May 14, 2012
By Karen Parrish
American Forces Press Service
WASHINGTON – As Congress marks up the military budget, the nation’s defense leaders said today they stand ready to work with lawmakers to maintain the balance they built into their budget proposal.
Defense Secretary Leon E. Panetta and Army Gen. Martin E. Dempsey, chairman of the Joint Chiefs of Staff, spoke strongly on defense budget issues during a Pentagon press conference.
“We do not have to choose between national security and fiscal security, but that does not mean that we do not have to make tough choices,” the secretary said. “We do. And defense should not be exempt from doing its share to reduce the deficit.”
The House Armed Services Committee this week has debated aspects of the proposed defense budget, including base realignment and closure and possible missile defense sites.
Congress passed the Budget Control Act of 2011, Panetta noted, which requires a reduction of defense spending of $487 billion over the next 10 years.
To meet those cuts, department senior leaders worked with President Barack Obama to craft a strategy outlining defense priorities, the secretary said. They then built a spending plan that both supports that strategy and meets the Budget control Act’s spending caps, he added.
“My concern is that if Congress now tries to reverse many of the tough decisions that we reached by adding several billion dollars to the president’s budget request, then they risk not only potential gridlock … [but] they could force the kind of trade-offs that could jeopardize our national defense,” Panetta said.
The secretary described some of those trade-offs. If DOD leaders can’t retire aging ships and aircraft, he said, they will have to realize savings in areas such as modernization investment.
If the department can’t reduce force structure after 2014, “Congress would be forcing us to reduce readiness. We would have to cut training [and] we’d have to cut equipment,” Panetta added.
And if Congress limits the Pentagon’s ability to put military health care costs on what the secretary called a sustainable track, lawmakers would limit defense options to invest in “new technologies that we believe are critical to the force we need for the future,” he said.
Dempsey said he appreciates the difficulties lawmakers must contend with in managing military spending as U.S. military involvement in Afghanistan continues, and complex security challenges lie ahead.
The chairman said he and Panetta, along with the service chiefs and combatant commanders, faced the same issues when they prepared their budget request.

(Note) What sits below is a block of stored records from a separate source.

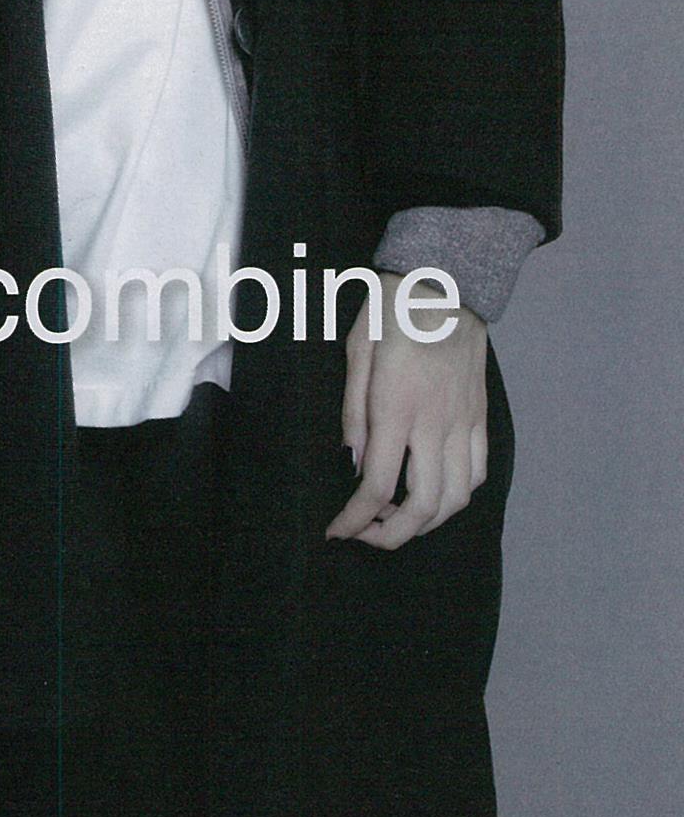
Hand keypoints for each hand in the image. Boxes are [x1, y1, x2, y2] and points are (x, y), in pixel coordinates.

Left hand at [325, 302, 488, 549]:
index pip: (376, 485)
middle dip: (391, 536)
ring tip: (396, 518)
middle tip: (365, 534)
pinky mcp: (479, 416)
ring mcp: (463, 421)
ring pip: (456, 498)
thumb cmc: (393, 309)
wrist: (447, 280)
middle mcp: (435, 422)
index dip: (355, 520)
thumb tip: (351, 461)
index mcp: (396, 406)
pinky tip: (433, 492)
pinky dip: (456, 496)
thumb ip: (353, 411)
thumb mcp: (356, 349)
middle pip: (423, 506)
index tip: (337, 530)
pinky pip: (477, 472)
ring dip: (426, 523)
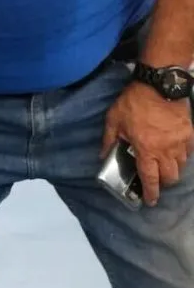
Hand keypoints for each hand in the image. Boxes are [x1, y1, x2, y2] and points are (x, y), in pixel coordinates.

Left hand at [101, 79, 193, 205]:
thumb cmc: (133, 102)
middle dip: (163, 183)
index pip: (150, 178)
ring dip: (172, 170)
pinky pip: (188, 153)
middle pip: (170, 177)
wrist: (158, 85)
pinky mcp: (189, 134)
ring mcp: (180, 143)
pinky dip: (182, 156)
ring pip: (181, 167)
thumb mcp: (114, 120)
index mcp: (146, 149)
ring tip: (163, 165)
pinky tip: (174, 152)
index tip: (150, 201)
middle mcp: (166, 150)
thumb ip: (109, 140)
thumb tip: (102, 156)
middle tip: (155, 180)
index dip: (151, 192)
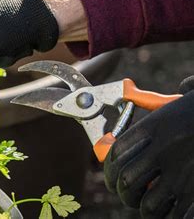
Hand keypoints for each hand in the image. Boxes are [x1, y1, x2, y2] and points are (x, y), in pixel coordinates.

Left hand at [104, 76, 193, 217]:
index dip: (110, 169)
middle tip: (129, 196)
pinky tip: (176, 212)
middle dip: (124, 193)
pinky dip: (173, 217)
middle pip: (127, 181)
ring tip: (151, 207)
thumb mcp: (188, 98)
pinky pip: (177, 215)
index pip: (117, 153)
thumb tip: (145, 91)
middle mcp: (164, 150)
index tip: (113, 176)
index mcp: (156, 125)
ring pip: (149, 205)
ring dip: (148, 209)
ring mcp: (183, 174)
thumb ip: (163, 100)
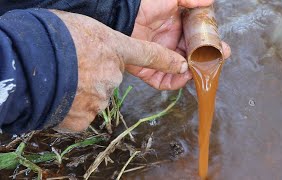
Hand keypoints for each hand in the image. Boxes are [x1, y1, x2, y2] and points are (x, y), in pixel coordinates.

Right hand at [51, 10, 188, 131]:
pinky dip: (70, 108)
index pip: (148, 54)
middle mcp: (112, 74)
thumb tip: (96, 55)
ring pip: (93, 98)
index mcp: (114, 48)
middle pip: (109, 80)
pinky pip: (80, 114)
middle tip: (72, 69)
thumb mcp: (81, 28)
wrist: (31, 62)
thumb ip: (97, 43)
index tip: (182, 67)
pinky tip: (58, 96)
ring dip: (80, 92)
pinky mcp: (85, 117)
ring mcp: (100, 97)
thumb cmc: (54, 38)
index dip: (166, 61)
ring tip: (61, 81)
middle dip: (94, 77)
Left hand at [129, 0, 230, 89]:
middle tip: (215, 62)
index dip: (210, 48)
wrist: (124, 16)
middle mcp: (169, 46)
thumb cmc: (145, 5)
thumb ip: (191, 0)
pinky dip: (175, 82)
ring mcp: (159, 59)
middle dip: (204, 63)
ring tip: (198, 69)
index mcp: (176, 31)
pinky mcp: (148, 71)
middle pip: (191, 60)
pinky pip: (163, 82)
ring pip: (179, 73)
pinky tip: (184, 75)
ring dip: (191, 73)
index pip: (197, 44)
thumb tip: (210, 2)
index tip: (222, 49)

DOD’s spending plan “is a responsible investment in our nation’s security,” Dempsey said.
The challenge in finalizing defense funding is to “make sure our armed forces have what they need — and no more than we need — to keep America immune from coercion,” the chairman said.
DOD’s budget request reflects a carefully devised set of choices to sustain the joint force, Dempsey said.
Those choices, he added, reflect “the right mix among force structure, modernization, readiness, pay and benefits. Different choices will produce a different balance.”